Assignment: From the passage about 5G below, reproduce word for word the stretch that begins at "The point is" and stops after "of Charter/Spectrum's footprint.".
═════ Passage
5G networks (according to the ITU specification; not yet ratified yet) is nothing more than LTE technology, but with an increase in QAM symbol rates.

3GPP TSGs for Release 15 show that 5G features an increase from 256-QAM to 1024-QAM to increase overall throughput.  This requires faster processors, and higher CPU overhead.  There is also a 3db penalty in loss per order of magnitude QAM increase.   Going from 256-QAM to 1024 is actually two orders of magnitude increase meaning a -9db signal loss; and likely 1/2 the battery life.  Because handsets are designed to be next to your head, it's not possible to increase transmitter power by a factor of 300% without serious FDA review and third-party cancer and radiological health studies.

The point is that a standard cell phone will display 4-bars of signal strength is at -72db.  However ITU/3GPP "True" 5G"'s requirement of increasing QAM will place signal strength at -81db (2-bars of signal strength).  It will likely fall back to "LTE" inside the house due to multipath interference.

It's simple math.  However, this also falls in-line with T-Mobile disclosure documents related to the Sprint/T-Mobile Merger where T-Mobile estimates it will provide 5G coverage to 50% of Charter/Spectrum's footprint.
══════════
═════ Records
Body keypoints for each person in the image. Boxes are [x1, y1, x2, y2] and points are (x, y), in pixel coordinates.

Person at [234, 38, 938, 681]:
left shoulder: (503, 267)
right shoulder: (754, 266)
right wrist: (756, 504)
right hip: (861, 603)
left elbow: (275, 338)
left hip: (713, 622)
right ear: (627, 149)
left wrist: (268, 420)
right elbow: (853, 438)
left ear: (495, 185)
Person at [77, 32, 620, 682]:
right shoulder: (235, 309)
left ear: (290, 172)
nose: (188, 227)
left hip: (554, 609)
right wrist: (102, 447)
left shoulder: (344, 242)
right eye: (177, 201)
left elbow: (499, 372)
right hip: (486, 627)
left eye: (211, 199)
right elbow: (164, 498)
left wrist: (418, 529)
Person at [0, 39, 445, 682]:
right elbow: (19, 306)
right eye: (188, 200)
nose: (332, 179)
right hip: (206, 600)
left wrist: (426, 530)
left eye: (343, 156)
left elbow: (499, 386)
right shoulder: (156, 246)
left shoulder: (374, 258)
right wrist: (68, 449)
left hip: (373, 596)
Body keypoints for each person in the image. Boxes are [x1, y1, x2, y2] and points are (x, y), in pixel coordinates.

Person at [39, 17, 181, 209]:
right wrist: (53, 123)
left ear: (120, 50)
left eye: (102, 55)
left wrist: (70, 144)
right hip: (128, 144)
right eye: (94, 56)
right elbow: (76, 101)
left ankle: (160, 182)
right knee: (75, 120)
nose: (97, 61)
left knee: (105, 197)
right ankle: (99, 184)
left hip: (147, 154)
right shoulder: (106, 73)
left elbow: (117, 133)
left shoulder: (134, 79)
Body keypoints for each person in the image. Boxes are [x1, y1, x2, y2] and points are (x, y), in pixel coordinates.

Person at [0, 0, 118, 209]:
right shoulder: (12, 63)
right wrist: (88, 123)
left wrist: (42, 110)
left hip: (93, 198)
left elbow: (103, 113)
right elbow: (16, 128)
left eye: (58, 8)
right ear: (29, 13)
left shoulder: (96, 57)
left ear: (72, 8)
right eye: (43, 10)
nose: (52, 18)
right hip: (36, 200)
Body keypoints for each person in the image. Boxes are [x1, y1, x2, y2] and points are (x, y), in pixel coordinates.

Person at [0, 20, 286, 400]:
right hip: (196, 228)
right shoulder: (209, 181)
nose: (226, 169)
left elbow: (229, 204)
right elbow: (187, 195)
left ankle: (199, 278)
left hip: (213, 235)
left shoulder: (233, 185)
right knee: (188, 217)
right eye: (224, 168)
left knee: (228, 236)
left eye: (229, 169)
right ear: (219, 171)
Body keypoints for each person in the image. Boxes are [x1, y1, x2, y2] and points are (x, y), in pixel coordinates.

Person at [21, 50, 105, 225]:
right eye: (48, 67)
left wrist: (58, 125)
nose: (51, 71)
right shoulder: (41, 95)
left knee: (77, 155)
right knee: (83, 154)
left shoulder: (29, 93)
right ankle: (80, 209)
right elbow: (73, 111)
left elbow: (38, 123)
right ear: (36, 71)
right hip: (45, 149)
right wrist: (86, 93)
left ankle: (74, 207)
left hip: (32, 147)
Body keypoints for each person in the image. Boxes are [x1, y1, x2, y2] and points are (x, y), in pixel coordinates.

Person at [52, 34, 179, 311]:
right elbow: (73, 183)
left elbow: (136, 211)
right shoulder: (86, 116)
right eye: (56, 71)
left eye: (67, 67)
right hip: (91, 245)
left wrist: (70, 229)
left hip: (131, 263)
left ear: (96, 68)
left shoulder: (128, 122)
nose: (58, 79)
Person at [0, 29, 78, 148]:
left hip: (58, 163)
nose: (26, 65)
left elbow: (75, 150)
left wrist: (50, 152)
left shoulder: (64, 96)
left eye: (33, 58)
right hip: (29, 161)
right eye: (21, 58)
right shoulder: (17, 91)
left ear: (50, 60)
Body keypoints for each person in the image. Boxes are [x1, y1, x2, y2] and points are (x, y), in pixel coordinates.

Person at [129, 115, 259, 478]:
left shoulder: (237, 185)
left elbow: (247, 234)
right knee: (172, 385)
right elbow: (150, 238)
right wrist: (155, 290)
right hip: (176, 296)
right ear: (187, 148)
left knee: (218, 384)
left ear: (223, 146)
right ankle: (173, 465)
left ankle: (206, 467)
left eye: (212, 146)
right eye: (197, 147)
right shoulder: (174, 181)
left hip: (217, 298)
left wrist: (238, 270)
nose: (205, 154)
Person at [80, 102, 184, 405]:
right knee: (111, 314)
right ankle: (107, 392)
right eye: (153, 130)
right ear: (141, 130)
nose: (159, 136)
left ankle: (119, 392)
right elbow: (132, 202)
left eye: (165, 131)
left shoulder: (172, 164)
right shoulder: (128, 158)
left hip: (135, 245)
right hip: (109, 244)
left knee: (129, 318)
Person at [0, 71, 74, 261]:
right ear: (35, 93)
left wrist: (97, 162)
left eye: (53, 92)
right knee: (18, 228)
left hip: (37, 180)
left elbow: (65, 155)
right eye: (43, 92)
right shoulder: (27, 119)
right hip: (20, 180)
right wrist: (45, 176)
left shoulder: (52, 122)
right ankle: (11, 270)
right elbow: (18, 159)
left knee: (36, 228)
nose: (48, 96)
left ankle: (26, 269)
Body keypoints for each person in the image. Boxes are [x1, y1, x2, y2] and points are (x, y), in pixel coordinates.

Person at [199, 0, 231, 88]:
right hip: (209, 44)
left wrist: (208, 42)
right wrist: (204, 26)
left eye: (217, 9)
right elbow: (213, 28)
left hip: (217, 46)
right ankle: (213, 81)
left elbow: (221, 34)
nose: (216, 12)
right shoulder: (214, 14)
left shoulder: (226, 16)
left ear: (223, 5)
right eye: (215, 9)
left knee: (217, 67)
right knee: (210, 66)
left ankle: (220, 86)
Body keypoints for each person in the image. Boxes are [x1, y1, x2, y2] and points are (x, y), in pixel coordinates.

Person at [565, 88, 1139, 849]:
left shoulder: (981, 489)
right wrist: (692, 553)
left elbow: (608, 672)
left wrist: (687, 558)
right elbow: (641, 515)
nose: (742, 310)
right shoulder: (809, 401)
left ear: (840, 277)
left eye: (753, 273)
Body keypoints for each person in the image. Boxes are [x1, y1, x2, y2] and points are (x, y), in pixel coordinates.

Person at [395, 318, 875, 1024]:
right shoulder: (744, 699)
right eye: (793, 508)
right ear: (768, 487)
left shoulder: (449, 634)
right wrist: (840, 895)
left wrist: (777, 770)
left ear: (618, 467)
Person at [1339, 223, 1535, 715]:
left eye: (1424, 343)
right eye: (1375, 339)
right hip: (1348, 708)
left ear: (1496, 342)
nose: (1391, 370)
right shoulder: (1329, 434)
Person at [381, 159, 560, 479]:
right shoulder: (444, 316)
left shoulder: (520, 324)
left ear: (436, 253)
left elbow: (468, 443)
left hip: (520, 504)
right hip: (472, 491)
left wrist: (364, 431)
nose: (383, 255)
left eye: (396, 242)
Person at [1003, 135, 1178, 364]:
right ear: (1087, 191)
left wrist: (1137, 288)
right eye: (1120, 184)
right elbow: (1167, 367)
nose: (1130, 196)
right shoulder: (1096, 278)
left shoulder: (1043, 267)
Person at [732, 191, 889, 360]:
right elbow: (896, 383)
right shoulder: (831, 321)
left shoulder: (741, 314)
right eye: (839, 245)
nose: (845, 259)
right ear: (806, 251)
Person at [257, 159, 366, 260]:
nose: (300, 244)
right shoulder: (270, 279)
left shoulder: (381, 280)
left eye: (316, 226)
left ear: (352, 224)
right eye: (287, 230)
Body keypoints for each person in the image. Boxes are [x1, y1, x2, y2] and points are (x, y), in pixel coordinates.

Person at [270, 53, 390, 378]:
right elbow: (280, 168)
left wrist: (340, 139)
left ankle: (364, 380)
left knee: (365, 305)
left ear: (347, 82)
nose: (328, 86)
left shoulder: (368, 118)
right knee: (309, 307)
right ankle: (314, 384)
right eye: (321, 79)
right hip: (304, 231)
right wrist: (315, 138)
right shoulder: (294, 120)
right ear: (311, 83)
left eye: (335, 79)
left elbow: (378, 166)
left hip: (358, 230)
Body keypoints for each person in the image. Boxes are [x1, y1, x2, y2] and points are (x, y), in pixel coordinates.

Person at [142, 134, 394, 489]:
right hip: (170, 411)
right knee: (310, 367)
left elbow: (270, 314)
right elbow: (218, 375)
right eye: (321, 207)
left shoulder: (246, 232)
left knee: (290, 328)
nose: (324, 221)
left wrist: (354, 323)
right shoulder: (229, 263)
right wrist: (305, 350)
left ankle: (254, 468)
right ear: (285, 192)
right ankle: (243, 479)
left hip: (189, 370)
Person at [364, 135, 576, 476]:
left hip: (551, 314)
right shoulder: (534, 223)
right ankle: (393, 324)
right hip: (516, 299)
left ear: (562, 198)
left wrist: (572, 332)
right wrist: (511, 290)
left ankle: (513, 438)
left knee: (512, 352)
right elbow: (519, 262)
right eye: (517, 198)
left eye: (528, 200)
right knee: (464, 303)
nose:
══════════
Written solution:
The point is that a standard cell phone will display 4-bars of signal strength is at -72db.  However ITU/3GPP "True" 5G"'s requirement of increasing QAM will place signal strength at -81db (2-bars of signal strength).  It will likely fall back to "LTE" inside the house due to multipath interference.

It's simple math.  However, this also falls in-line with T-Mobile disclosure documents related to the Sprint/T-Mobile Merger where T-Mobile estimates it will provide 5G coverage to 50% of Charter/Spectrum's footprint.